An article published earlier this year referenced a new study from the independent think tank Breakthrough National Centre for Climate Restoration in Melbourne (Australia). Its authors felt that “climate scientists are too restrained in their predictions of how climate change will affect the planet in the near future.” (How “uplifting” given the spate of end of world dystopian scenarios.) They believe that “the human race has about one decade left to mount a global movement to transition the world economy to a zero-carbon emissions system.” One decade! Their conclusions were supported by a retired Australian defense chief. With four more years of Trump? Fat chance! I do not believe that it is likely that their recommendations will be implemented within the next decade. Hopefully, they will be proven wrong. I fear not, however.

Finally, the Washington Post also published an article yesterday headlined “2ºC: Beyond the Limit, Extreme climate change has arrived in America.”

The article described, in detail, the implications of exceeding an average temperature increase of 2º Centigrade. As you are probably aware, the signatories of the Paris Climate Agreement agreed that actions needed to be taken to keep our planet’s average temperature below 2º C by the end of the century. The authors of this article pointed out that a Washington Post analysis of NOAA (National Oceanic Atmospheric Administration) weather data “found that major areas are nearing or have already crossed the 2-degree Celsius mark.” That sort of gives us a running start towards climate catastrophe. Following are some of the major conclusions of the Post analysis:

  • Ten percent of the US population is “living in rapidly heating regions, including New York City and Los Angeles.”

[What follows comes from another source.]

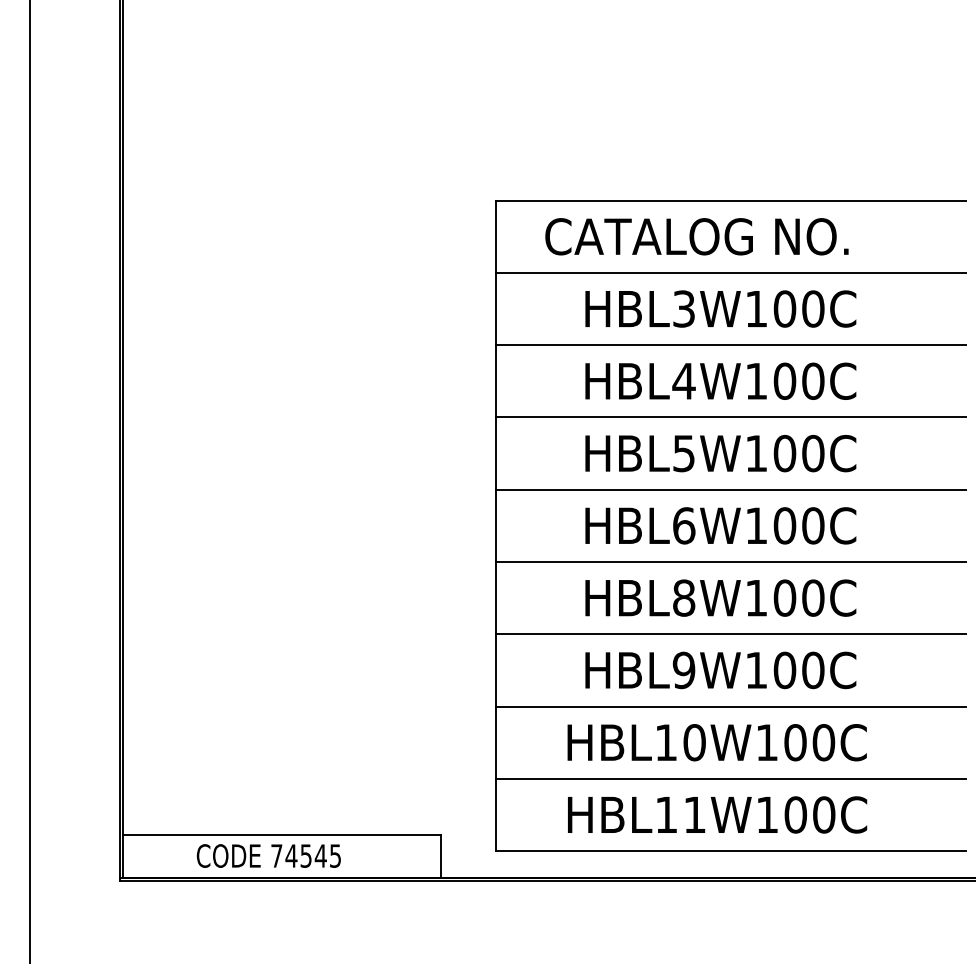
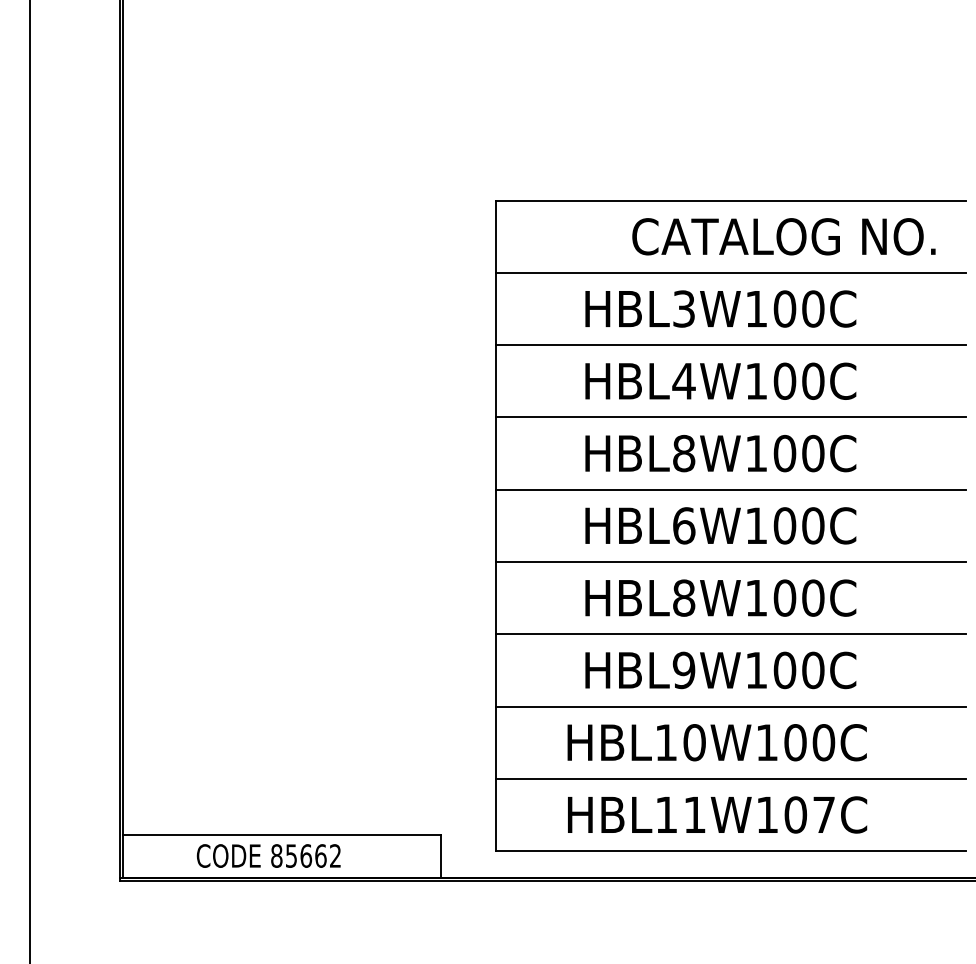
text at (696, 236) position: (696, 236) -> (783, 236)
text at (684, 453): HBL5W100C -> HBL8W100C
text at (824, 814): HBL11W100C -> HBL11W107C
text at (305, 855): 74545 -> 85662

  • “Seventy-one counties have already exceeded the 2º C warming limit.”

  • Although Alaska (yes, Alaska!) is the fastest-warming state in the country, a number of the states in New England the mid-Atlantic regions closely follow.

  • New Jersey and Rhode Island are the fastest warming states in the Lower 48 due to their warming winters. Both now have average temperature increases that are perilously close to 2º C.

Each of these articles references canaries in the coal mine. Without immediate action, the worst scenarios are likely to play out, far sooner than anyone (other than the Australian think tank members) expected.

And, that, my friends would be a very, very bad thing.